Managers often tell new workers that they hope to get six years of service, former employees say. “That was what we heard all the time,” says Shane Garcia, a former Apple Store manager in Chicago. “Six years.” But the average tenure is two and a half years, says a person familiar with the company’s retention numbers, and as foot traffic has increased, turnover rates in many stores have increased, too. Internal surveys at stores have also found surprising dissatisfaction levels, particularly among technicians, or “geniuses” in Apple’s parlance, who work at what is called the Genius Bar. Apple declined requests for interviews for this article. Instead, the company issued a statement:
“Thousands of incredibly talented professionals work behind the Genius Bar and deliver the best customer service in the world. The annual retention rate for Geniuses is almost 90%, which is unheard-of in the retail industry, and shows how passionate they are about their customers and their careers at Apple.”

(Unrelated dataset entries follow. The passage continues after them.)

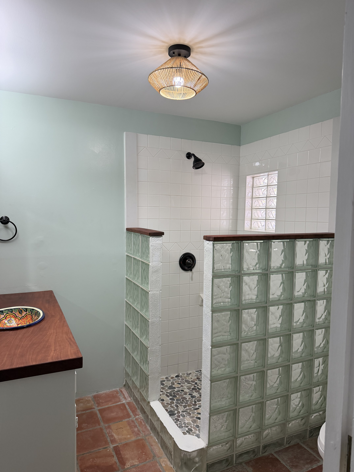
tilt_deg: -4.8
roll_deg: -1.4
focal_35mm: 24
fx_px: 327
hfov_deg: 56.8
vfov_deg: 71.6
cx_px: 177
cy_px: 236
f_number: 1.78
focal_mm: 6.76
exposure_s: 1/60
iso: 200
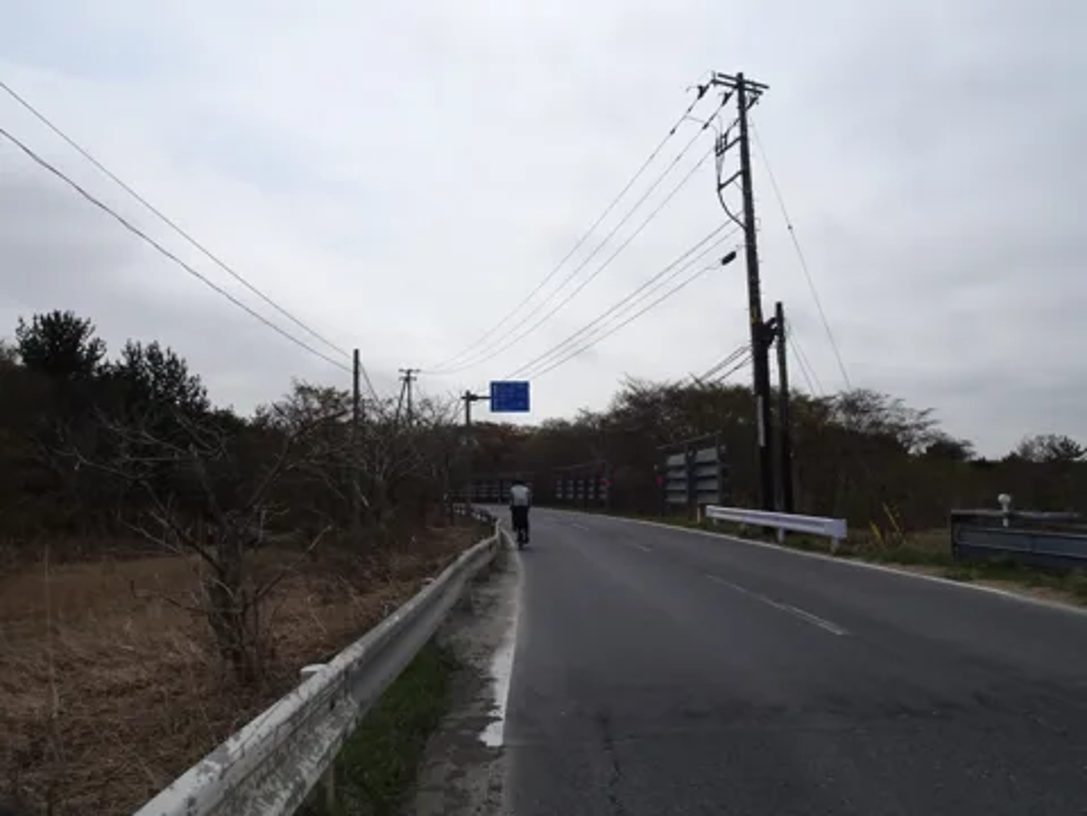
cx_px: 544
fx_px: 754
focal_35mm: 24
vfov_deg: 56.8
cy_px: 408
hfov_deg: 71.6
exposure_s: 1/500
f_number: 6.3
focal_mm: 4.1
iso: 80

One thing that Apple might not do well is provide opportunities for advancement.
At some point, employees either realize they won’t rise, or rise as high as they can.
“The disillusionment settles in not because of pay,” says Graham Marley, the former part-time salesman, “though pay is part of it. What happens is you realize that they want you to spend years there, but there is no actual career path.”
An exception is the job of manager, and Apple is often diligent about elevating from within its ranks of high achievers. Though not always. After the great influx that started with the iPhone, the company started plucking managers from stores like the Gap and Banana Republic. From employees who were around in the pre-2007 era, you can hear occasional laments about the gradual “Gapification of Apple.”
At many levels, this is also not surprising. Apple unlike, say, Target, isn’t first and foremost a retailing company. The real driver of the firm’s success is its engineering and design prowess. Being able to sell iPads doesn’t necessarily qualify one for working on the next version of the product. Even if we focus on the retailing side, there does not seem to be much of a role for say merchandising or purchasing expertise. Beyond accessories, everything is coming from Apple and you sell the amount the company sends you. That does not seem the broad set of skills one might gain working up the retail ladder at another mall-based retail chain.
So is working at the Apple Store a bad job? I think not — certainly not as retail jobs go. Working in retail is largely miserable. Apple offers enough that it has plenty of applicants. The actual job might not be harder than people expect but the workers are at least trained to be successful at it. Further, I would expect that ex-Apple workers are attractive to other organizations. These people have been trained to serve (over selling outright) and have to function in high volume, stressed environments. Shouldn’t other service organizations want workers who have proven they can work in such settings?